┌─ Records shown

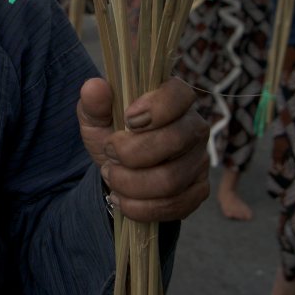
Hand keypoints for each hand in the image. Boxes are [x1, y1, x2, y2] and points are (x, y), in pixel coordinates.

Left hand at [77, 77, 208, 222]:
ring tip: (111, 176)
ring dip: (130, 183)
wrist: (119, 169)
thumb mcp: (96, 117)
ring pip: (171, 179)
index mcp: (174, 98)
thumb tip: (94, 86)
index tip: (127, 120)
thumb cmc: (111, 134)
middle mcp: (194, 127)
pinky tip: (122, 199)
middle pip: (174, 141)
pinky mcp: (199, 190)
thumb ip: (94, 102)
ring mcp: (200, 160)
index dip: (155, 108)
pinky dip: (141, 207)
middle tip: (108, 154)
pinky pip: (175, 205)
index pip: (180, 94)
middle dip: (131, 153)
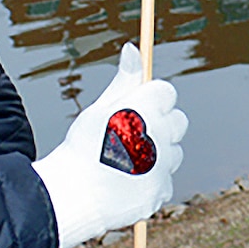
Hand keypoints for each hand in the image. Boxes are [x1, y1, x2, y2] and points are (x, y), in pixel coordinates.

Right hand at [32, 43, 187, 247]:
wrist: (70, 198)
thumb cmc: (81, 148)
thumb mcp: (99, 108)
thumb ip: (125, 80)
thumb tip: (134, 49)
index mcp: (146, 108)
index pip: (166, 92)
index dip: (151, 100)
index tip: (135, 110)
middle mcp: (160, 134)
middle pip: (177, 121)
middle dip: (160, 125)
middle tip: (129, 136)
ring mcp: (164, 165)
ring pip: (173, 153)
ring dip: (158, 155)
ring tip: (125, 164)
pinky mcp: (161, 191)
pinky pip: (165, 181)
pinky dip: (151, 182)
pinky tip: (126, 184)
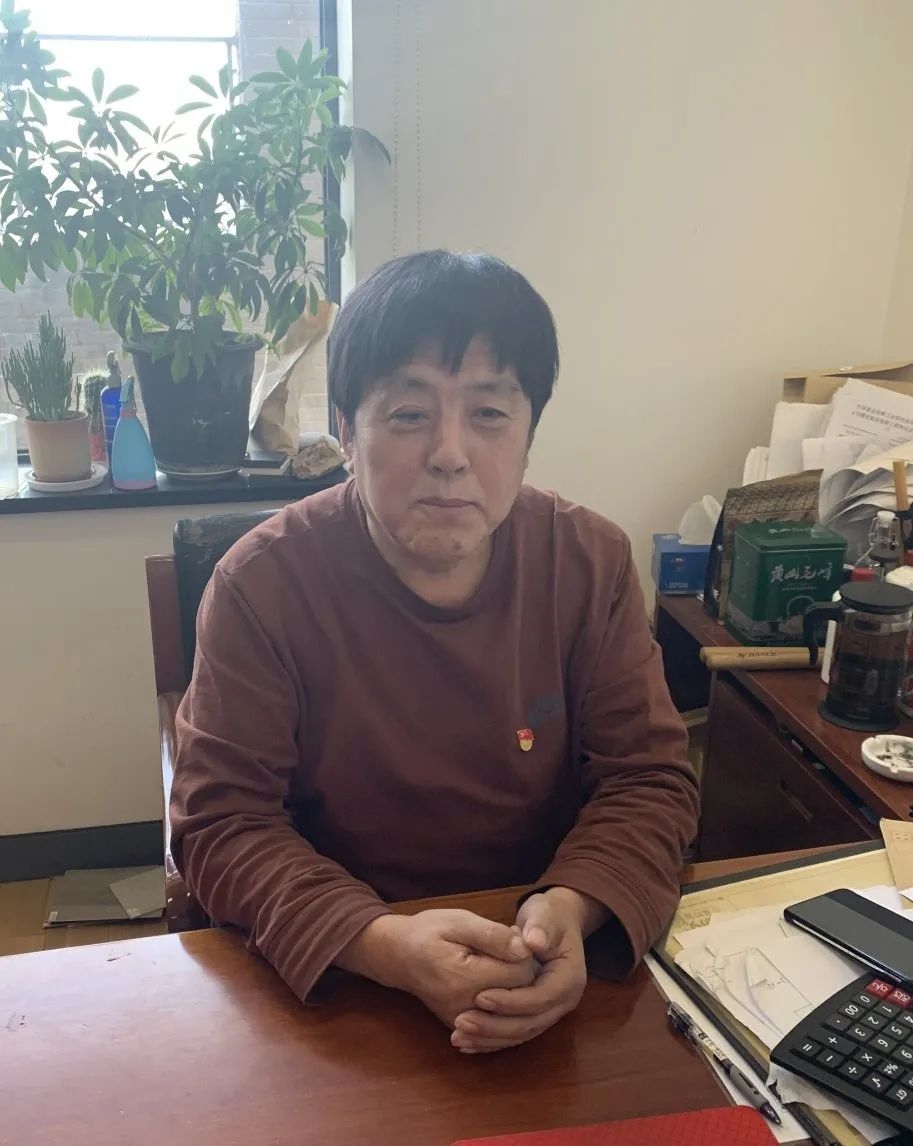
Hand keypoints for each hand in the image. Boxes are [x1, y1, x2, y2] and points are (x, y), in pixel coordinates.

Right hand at [336, 908, 537, 1028]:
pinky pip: (495, 1027)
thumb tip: (524, 949)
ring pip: (511, 1016)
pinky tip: (498, 987)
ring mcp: (463, 1021)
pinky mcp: (460, 1026)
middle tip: (507, 948)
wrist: (397, 955)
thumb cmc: (427, 932)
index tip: (512, 937)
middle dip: (522, 972)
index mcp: (467, 978)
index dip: (525, 954)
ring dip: (515, 991)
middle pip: (520, 996)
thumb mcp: (458, 922)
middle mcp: (466, 1008)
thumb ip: (492, 935)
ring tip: (500, 965)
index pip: (521, 974)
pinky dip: (504, 1009)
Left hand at [451, 888, 595, 1053]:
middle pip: (530, 1023)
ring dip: (490, 1038)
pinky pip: (515, 1033)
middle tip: (461, 1022)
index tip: (480, 996)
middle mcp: (563, 1001)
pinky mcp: (536, 1015)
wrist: (556, 923)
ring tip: (458, 1036)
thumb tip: (533, 942)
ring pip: (521, 1034)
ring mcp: (550, 1011)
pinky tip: (468, 1042)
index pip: (540, 999)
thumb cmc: (549, 916)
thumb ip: (540, 927)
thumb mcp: (545, 914)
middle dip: (494, 1026)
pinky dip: (492, 1040)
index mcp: (569, 979)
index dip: (510, 1000)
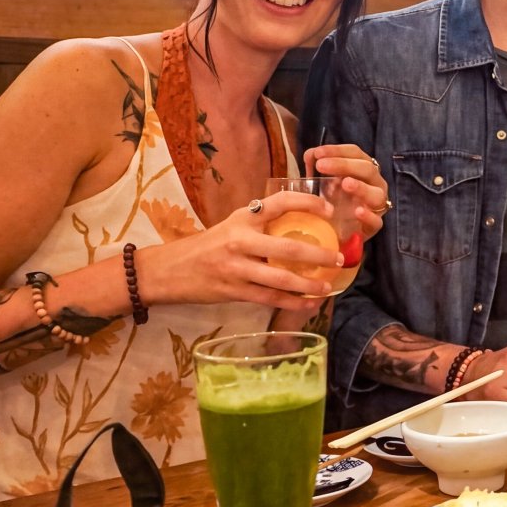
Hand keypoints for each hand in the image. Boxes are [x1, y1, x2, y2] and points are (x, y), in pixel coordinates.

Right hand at [135, 191, 338, 311]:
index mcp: (242, 218)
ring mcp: (236, 267)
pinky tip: (309, 303)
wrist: (167, 270)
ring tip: (328, 286)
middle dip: (319, 254)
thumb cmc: (208, 246)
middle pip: (288, 247)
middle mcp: (240, 240)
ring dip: (309, 284)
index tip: (330, 209)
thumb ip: (261, 225)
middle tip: (339, 257)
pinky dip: (292, 302)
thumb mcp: (232, 226)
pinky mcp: (232, 291)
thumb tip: (303, 225)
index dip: (308, 203)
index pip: (280, 203)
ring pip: (281, 278)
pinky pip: (269, 298)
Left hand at [305, 144, 389, 238]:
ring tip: (345, 184)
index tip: (318, 153)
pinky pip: (376, 221)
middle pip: (367, 169)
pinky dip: (369, 216)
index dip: (337, 150)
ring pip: (377, 194)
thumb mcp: (321, 181)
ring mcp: (376, 205)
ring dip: (362, 187)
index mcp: (362, 169)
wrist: (333, 231)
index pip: (355, 153)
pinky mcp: (373, 226)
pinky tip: (358, 211)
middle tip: (321, 165)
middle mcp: (374, 184)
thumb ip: (316, 166)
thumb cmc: (331, 200)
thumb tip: (311, 155)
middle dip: (344, 164)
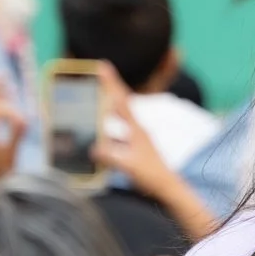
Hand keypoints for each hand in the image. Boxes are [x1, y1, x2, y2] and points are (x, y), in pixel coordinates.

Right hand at [91, 63, 218, 241]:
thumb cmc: (151, 176)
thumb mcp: (129, 165)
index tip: (102, 66)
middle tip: (94, 78)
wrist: (167, 189)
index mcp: (136, 129)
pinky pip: (115, 138)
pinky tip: (93, 140)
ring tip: (87, 106)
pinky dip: (104, 135)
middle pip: (118, 105)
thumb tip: (92, 147)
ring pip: (116, 121)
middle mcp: (136, 131)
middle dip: (106, 91)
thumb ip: (111, 156)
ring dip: (103, 113)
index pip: (121, 101)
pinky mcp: (133, 151)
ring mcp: (135, 141)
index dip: (111, 83)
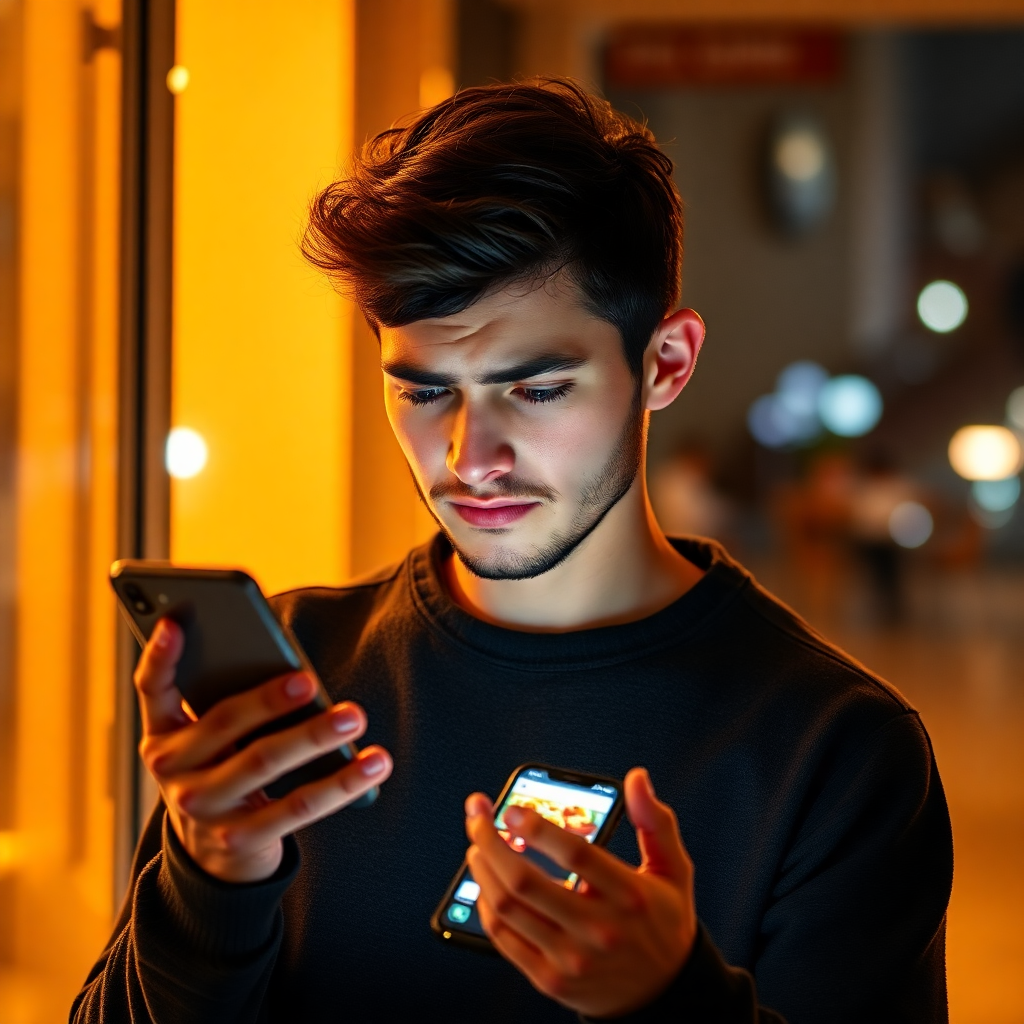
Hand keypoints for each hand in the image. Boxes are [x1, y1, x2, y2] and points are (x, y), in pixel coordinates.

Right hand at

└─

(Directions for this task): The reply should hold an exact repeat of the entries from their opening line through the line with "middle dip: (131, 153)", and no pictures at all.

(Finished task):
Hand keypoints for each hand in the image. Boxes are [x1, y1, x2, y2] and points are (x, y), in pixel coordinates.

Left hand at [77, 77, 208, 222]:
ring tip: (111, 176)
ring dip: (130, 183)
wrist: (119, 169)
thumb mcp: (96, 117)
ring pip: (171, 179)
index mcp: (174, 98)
thumb tip: (94, 86)
index tip: (127, 120)
thumb cmc: (111, 134)
middle mcp: (194, 127)
pinky tip: (122, 199)
middle pip: (174, 141)
pinky mcp: (199, 190)
thumb ip: (94, 102)
ring mcp: (200, 160)
index dip: (155, 108)
pinky dip: (141, 207)
middle tip: (108, 154)
pinky pip: (175, 205)
index pip: (180, 94)
middle dip: (131, 153)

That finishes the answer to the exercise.